Tal questão terá de ser enfrentada qualquer que seja o modelo adotado. De acordo com a economista Elena Landau, que já presidiu o Conselho de Administração da Eletrobras, é fundamental garantir que, depois da venda, seja implementada uma regulação robusta do setor, capaz de fomentar a concorrência. É a isso que o Congresso deveria dedicar energia, em vez de fazer mudanças radicais no projeto.
O relator, na verdade, cria uma confusão desnecessária, que só favorece os interessados em que não haja privatização nenhuma. Já existe um modelo definido — semelhante ao usado pela Petrobras na venda da BR Distribuidora —, e o BNDES realiza estudos sobre a operação. Não faz sentido mudar de rumo a esta altura. Trata-se de uma privatização-chave, pois a empresa precisa fazer investimentos crescentes, impossíveis se mantida sob controle do Estado. O plano estratégico para os próximos 15 anos estima serem necessários R$ 6 bilhões anuais. Com a privatização, eles dobrariam para R$ 12 bilhões.

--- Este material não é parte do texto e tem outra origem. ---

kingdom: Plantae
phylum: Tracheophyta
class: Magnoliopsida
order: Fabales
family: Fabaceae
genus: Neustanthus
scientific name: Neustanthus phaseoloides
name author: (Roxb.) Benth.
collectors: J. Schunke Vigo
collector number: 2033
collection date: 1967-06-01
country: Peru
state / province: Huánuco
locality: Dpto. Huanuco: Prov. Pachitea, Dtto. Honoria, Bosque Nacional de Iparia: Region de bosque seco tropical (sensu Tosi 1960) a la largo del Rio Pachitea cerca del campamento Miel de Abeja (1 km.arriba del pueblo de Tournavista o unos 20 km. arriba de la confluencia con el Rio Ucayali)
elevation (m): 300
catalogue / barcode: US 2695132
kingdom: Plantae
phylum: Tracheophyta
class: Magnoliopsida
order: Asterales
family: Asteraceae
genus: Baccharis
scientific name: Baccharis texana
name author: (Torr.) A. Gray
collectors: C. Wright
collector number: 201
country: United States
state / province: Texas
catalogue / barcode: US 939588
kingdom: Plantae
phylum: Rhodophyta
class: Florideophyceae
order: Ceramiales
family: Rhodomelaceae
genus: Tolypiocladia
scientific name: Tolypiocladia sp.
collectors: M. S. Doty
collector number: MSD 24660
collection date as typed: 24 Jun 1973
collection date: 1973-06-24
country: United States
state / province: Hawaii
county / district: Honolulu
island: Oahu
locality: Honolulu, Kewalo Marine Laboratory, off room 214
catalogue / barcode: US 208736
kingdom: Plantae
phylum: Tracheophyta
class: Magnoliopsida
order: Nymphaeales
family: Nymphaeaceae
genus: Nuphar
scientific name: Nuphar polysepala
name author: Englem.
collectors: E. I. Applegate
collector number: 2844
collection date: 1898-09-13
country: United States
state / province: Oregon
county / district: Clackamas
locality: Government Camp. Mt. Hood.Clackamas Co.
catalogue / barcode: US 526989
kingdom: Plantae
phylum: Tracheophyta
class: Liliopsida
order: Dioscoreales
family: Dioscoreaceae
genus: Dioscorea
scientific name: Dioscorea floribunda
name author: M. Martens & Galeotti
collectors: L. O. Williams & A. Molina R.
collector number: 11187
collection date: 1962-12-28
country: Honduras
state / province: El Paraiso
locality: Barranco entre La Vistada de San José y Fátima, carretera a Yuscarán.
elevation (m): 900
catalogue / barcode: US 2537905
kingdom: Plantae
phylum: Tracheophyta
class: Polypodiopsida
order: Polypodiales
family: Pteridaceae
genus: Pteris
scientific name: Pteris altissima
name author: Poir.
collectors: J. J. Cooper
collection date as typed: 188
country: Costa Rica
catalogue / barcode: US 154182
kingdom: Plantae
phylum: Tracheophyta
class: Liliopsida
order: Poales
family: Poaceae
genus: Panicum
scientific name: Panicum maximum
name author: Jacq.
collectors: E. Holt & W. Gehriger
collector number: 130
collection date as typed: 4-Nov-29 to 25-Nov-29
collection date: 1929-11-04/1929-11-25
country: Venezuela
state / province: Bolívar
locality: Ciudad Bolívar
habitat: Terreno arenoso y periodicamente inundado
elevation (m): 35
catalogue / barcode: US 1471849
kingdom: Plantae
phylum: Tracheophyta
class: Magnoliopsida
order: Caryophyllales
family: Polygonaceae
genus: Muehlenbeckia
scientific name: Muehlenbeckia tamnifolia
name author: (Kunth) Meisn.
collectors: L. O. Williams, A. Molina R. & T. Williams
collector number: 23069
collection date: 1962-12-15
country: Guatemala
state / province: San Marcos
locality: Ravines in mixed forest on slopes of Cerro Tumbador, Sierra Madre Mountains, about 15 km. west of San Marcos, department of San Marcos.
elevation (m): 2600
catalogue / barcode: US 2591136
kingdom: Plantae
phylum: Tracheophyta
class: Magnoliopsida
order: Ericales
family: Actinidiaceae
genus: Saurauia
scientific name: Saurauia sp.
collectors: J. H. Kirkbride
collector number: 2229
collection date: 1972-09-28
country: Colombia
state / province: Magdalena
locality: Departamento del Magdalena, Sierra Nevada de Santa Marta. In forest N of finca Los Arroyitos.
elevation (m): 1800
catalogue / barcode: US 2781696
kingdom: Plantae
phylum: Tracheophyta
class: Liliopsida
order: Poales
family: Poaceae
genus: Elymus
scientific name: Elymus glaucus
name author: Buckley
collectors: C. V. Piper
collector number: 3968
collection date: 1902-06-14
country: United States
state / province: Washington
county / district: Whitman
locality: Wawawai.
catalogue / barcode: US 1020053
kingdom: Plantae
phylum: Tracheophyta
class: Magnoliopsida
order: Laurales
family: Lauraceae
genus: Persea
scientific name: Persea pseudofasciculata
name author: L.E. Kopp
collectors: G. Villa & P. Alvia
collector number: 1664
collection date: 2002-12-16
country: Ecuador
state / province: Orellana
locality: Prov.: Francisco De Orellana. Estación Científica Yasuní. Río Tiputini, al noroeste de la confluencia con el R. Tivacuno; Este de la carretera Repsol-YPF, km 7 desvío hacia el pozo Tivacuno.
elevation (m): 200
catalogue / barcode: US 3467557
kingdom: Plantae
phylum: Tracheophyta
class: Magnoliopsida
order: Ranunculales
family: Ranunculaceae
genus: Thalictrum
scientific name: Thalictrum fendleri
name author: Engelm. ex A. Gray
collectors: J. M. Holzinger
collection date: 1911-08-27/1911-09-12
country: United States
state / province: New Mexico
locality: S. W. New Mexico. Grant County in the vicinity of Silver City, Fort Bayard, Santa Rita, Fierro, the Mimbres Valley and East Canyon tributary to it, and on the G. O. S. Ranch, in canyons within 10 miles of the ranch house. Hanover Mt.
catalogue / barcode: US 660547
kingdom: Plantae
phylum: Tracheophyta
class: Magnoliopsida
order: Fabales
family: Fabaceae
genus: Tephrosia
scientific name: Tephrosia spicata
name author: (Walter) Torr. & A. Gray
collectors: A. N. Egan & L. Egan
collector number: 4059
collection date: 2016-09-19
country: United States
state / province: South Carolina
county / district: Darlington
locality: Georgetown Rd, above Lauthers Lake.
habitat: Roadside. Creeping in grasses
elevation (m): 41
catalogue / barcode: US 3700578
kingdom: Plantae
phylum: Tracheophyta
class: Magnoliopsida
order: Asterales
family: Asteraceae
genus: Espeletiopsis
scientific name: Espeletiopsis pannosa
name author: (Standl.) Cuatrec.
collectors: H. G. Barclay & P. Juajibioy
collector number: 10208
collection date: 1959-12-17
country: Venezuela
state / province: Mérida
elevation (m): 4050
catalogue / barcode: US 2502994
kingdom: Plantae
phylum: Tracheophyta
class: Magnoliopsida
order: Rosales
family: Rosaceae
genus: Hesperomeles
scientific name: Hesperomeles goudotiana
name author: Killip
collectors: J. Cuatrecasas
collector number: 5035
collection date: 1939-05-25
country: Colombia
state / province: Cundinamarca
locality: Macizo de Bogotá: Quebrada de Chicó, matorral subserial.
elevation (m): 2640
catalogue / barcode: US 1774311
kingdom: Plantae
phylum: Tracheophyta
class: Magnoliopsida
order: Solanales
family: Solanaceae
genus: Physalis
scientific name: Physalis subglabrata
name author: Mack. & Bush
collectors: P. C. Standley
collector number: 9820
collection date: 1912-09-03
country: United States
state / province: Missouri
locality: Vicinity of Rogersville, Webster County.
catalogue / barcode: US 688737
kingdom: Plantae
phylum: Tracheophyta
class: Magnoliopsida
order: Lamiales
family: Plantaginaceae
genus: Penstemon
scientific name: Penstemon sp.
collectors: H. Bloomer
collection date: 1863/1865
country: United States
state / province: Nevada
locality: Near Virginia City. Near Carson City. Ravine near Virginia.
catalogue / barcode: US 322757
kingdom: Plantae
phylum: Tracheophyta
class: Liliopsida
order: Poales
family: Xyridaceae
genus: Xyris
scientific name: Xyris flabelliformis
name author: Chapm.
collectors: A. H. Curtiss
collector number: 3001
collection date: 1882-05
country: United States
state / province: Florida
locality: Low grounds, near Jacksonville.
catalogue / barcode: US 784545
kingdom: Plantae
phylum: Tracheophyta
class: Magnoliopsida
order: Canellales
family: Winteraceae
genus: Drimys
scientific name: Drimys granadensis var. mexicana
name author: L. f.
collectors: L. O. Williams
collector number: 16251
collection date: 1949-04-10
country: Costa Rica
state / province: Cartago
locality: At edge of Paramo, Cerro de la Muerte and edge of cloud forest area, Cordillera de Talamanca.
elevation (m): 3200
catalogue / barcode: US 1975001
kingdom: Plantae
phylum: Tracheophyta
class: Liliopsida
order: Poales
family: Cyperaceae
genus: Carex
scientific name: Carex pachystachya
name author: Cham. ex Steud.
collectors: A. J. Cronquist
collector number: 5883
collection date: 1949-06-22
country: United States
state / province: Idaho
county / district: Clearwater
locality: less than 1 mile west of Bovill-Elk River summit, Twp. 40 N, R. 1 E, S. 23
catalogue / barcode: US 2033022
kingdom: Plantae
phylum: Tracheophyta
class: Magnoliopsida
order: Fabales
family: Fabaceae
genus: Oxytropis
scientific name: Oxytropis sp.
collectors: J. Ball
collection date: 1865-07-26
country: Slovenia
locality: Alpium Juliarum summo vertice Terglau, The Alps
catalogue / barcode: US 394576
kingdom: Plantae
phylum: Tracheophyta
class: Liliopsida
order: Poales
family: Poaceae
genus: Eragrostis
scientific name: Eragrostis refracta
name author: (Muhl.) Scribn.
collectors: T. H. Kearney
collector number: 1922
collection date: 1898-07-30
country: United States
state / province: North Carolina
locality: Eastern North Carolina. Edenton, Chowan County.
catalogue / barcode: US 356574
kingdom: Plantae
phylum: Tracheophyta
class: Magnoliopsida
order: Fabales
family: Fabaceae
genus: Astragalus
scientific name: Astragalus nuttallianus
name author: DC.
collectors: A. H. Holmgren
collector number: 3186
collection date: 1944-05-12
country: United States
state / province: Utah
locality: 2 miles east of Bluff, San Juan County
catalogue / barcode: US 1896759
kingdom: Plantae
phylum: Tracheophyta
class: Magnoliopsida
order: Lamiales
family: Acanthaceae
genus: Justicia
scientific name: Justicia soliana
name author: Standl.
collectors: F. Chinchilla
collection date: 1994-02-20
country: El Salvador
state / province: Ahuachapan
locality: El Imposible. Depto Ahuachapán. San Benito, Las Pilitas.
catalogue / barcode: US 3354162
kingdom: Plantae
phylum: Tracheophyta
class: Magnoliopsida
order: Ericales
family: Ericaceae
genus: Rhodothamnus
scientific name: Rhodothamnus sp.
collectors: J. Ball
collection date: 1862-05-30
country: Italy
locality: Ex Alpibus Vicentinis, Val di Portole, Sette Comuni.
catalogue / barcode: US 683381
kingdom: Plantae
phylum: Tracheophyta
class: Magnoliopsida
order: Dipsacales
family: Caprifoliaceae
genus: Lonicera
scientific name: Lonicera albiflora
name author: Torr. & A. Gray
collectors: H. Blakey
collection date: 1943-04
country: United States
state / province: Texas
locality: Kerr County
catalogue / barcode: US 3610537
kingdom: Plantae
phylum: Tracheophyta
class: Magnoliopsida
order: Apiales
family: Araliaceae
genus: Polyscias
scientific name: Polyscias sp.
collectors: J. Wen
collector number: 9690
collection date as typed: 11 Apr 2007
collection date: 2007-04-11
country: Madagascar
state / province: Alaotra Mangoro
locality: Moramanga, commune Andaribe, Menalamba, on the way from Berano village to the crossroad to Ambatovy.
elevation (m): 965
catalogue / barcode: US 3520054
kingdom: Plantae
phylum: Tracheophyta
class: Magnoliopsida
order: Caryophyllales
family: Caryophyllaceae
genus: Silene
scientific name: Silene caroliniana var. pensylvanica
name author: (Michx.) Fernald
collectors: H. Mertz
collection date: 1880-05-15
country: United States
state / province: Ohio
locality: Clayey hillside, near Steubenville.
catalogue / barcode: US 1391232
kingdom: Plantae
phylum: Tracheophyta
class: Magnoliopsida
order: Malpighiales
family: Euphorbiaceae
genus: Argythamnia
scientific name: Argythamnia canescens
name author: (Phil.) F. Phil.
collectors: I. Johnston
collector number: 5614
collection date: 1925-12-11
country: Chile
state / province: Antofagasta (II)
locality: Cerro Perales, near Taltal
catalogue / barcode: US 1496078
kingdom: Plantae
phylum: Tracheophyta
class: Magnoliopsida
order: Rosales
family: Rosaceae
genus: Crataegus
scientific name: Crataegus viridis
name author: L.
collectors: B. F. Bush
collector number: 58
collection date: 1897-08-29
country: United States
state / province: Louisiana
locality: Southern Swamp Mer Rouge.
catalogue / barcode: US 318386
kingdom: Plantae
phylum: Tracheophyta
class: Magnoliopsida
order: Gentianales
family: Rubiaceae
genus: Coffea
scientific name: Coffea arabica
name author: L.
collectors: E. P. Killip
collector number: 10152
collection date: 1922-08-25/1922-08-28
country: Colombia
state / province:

A MP de Bolsonaro mantém o modelo original do projeto de 2018 do governo Michel Temer e cria uma estatal para participar de Itaipu e controlar as usinas nucleares, que não podem ser privatizadas. Do total arrecadado, R$ 25 bilhões iriam para o Tesouro. Igual quantia se destinaria a reduzir o valor da conta de luz. Para vencer resistências no Congresso, é garantida a transferência, por dez anos, de R$ 8,75 bilhões para Amazônia e bacias do Rio São Francisco e outras da região de Furnas. O projeto já avançou muito para recomeçar do zero. As mudanças sugeridas pelo relator devem ser esquecidas.